What is really clear from that part of the discussion is that uAspire, thanks in large part to Bob’s work, has done a wonderful job of what I would call “picking a lane”, helping kids and their families navigate the issues around the financial ability to go to college. Then he searched for how to maximize the effectiveness of what uAspire does by choosing to work directly within school systems, rather than as adjuncts to them.

Bob and I still had the big question to discuss, though. It was the title of the blog post in which I discussed Root Cause’s work with uAspire: Are we making the right kind of difference?

I asked Bob if he felt counselors know enough about the students who are counseled as Bob would like, and the possibility that they could be moved in directions that might not be best—such as, most dramatically, even going to college at all. I asked him how uAspire thinks about the kids themselves and the other things going on in their lives and with their families, besides just the issue of college affordability. For example, as I wrote in the previous blog: Is college even right for every kid and family? What if a family isn’t prepared to take on debt? What if the student isn’t adequately prepared to succeed in college?

“We think a lot about the kids,” he explained. “Student centeredness is one of our five organizational values. And we recognize that the young people we work with have all kinds of challenges they are facing. What we offer doesn’t address most of those, and what we offer them might not do much to move the individual needle. That’s why we’ve always chosen to be part of another ecosystem: our approach serves students in school, during the school day, because other things come up, and they will need other resources.”
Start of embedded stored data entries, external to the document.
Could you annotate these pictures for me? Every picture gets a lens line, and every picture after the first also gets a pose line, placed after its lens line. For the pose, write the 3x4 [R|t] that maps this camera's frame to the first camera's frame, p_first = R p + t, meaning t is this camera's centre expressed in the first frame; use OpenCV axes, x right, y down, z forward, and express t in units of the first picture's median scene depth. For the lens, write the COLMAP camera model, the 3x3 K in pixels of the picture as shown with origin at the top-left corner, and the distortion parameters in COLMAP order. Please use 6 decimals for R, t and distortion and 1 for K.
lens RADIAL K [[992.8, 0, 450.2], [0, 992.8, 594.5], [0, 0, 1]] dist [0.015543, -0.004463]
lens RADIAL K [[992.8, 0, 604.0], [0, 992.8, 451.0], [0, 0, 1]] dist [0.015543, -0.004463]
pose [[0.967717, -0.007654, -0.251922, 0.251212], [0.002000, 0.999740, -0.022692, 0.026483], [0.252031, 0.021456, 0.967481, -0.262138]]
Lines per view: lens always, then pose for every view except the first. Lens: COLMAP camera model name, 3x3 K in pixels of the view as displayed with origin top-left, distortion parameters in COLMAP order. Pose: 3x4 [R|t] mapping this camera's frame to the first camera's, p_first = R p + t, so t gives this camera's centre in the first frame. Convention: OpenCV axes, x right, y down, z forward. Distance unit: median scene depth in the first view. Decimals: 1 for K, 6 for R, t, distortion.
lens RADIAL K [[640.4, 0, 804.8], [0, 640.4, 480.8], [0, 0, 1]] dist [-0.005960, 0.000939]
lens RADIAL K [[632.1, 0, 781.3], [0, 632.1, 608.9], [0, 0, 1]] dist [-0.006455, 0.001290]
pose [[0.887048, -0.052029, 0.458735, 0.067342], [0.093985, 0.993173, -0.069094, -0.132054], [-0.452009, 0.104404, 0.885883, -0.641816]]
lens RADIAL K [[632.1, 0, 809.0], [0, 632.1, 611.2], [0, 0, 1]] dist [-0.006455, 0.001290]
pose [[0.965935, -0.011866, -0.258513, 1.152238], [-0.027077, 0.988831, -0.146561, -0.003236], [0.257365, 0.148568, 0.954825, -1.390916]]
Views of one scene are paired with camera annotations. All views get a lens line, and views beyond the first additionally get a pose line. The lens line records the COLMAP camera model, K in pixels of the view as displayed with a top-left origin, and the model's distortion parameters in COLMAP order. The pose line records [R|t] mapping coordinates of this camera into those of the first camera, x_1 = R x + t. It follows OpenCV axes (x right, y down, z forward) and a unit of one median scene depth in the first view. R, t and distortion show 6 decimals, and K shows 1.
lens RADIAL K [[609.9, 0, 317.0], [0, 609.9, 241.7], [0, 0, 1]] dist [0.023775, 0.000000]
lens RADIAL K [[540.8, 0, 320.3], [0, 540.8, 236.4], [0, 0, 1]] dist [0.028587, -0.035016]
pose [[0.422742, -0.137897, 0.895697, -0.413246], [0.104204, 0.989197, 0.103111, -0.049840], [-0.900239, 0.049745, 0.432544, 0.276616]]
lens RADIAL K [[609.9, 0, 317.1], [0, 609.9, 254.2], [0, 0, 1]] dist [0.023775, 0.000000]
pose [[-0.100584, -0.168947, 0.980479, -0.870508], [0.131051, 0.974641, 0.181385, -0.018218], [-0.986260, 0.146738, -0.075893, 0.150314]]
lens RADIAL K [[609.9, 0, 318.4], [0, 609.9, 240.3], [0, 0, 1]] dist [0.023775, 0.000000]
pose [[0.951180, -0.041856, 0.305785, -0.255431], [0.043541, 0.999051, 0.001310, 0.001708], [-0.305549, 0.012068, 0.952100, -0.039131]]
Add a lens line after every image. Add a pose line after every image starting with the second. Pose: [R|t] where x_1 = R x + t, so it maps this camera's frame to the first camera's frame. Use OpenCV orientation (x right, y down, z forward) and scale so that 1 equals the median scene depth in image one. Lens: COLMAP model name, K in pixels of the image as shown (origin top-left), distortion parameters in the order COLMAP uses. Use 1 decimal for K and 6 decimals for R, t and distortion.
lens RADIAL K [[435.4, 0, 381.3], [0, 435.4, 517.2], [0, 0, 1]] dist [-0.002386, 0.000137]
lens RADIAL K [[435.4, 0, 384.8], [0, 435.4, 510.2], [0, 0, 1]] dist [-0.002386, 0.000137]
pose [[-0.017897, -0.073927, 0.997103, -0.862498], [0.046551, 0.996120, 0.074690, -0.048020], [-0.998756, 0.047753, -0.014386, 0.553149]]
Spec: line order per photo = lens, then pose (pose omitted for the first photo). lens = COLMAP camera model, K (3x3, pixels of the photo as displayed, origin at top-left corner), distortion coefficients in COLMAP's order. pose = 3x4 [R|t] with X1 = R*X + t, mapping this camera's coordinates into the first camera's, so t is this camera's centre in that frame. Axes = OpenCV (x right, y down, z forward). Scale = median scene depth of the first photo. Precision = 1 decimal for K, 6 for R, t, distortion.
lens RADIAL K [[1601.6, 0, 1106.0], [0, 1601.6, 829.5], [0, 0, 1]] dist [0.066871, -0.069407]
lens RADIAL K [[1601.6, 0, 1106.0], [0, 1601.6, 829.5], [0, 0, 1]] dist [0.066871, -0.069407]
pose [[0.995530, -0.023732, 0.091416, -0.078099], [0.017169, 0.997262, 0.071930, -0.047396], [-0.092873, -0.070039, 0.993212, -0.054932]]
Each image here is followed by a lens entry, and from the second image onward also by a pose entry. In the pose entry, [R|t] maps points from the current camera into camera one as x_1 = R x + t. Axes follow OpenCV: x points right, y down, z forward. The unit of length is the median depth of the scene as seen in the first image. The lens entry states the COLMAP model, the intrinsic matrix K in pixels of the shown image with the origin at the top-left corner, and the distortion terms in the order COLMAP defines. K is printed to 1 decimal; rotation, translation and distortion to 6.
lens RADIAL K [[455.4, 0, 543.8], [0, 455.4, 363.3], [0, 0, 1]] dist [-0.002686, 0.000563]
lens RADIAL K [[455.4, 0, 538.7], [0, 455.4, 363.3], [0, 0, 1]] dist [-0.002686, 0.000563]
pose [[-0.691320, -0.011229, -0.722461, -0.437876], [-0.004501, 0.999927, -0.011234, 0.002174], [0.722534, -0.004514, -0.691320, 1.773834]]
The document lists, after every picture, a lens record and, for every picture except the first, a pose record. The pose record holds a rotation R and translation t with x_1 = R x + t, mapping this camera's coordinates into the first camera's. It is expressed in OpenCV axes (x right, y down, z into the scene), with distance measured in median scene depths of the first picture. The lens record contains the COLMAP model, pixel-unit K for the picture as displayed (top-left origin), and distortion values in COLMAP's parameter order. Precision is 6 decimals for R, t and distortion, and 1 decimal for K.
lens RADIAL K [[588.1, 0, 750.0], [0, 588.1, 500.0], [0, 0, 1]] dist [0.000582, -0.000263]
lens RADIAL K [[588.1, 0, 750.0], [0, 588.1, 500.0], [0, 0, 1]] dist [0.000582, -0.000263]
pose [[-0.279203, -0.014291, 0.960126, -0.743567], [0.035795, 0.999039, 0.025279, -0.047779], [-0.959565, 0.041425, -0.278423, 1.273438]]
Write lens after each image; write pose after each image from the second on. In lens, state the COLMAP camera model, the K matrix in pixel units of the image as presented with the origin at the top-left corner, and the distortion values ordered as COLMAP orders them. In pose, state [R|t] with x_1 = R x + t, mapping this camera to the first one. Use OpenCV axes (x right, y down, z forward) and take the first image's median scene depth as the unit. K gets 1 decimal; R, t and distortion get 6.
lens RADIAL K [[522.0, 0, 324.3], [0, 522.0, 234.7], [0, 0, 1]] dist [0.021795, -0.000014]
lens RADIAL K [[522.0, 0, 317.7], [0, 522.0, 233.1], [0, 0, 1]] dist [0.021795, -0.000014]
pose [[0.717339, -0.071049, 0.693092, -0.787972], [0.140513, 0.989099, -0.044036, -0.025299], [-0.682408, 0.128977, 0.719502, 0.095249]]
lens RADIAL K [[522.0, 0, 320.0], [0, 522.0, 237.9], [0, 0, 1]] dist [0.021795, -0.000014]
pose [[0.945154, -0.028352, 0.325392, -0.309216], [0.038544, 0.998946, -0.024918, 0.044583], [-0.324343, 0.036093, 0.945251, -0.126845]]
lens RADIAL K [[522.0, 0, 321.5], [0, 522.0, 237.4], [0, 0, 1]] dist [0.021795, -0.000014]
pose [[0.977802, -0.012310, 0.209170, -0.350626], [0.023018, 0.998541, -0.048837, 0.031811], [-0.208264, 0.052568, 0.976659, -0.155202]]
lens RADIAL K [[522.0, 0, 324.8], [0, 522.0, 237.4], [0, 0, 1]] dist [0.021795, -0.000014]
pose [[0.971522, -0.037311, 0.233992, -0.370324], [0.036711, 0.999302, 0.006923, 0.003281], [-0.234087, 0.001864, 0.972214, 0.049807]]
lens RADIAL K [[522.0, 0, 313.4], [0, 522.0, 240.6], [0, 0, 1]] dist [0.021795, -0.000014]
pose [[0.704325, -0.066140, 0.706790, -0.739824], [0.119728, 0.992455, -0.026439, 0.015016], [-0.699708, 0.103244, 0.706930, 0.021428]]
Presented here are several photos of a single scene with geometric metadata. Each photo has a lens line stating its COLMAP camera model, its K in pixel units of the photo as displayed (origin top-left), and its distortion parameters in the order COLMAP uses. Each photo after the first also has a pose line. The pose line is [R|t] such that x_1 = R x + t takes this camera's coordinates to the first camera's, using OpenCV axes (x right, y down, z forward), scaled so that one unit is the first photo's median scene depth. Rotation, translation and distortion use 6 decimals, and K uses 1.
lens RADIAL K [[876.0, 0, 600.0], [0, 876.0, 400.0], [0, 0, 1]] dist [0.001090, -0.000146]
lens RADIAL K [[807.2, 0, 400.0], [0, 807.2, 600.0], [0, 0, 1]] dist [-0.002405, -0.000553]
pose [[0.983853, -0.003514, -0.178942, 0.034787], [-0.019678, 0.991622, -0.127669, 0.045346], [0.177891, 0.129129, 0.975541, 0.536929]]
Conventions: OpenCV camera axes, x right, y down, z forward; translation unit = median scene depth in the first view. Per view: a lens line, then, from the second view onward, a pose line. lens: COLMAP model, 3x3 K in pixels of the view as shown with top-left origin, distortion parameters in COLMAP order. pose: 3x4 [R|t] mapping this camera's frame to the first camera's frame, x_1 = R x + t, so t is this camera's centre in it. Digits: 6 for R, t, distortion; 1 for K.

Bob explained that as much as he’d like to ensure a better pathway to success, there are simply too many things uAspire advisors don’t know about students, or that the systems within which they work don’t even track, that they would need to know to do a better job. “We could provide better help if we had more consistent access to some quantitative and qualitative info about a student: transcript, academic performance, social and emotional ability to connect and navigate, an intended course of study if a student has figured that out, and some family data, too, so we could take a stab at how much a student might have to work while in school.”

That comment reinforced my belief that nonprofits, philanthropy, and government need new measures, as I wrote about recently. Bob went even further, stating that optimally he could choose to work with school systems based on whether they tracked and used the data he would like to have. Of course, like just about every effort in our sector, that’s simply not possible—we often have to choose between going where we might have the greatest chance of success and where the money is. That structural problem in the overall sector will be the subject of a future post.

Perhaps more than anything, my conversation with Bob Giannino reveals the tremendous importance of access to meaningful data. In uAspire’s case, the organization’s ability to go beyond the specific challenge of college affordability and support high school students on a pathway to lifelong success depends on data that would provide a much fuller understanding of students’ lives. That’s what’s needed throughout our sector to ensure that the difference we make is the right kind of difference, the difference that leads to whatever is the next milestone on that lifelong pathway—and beyond.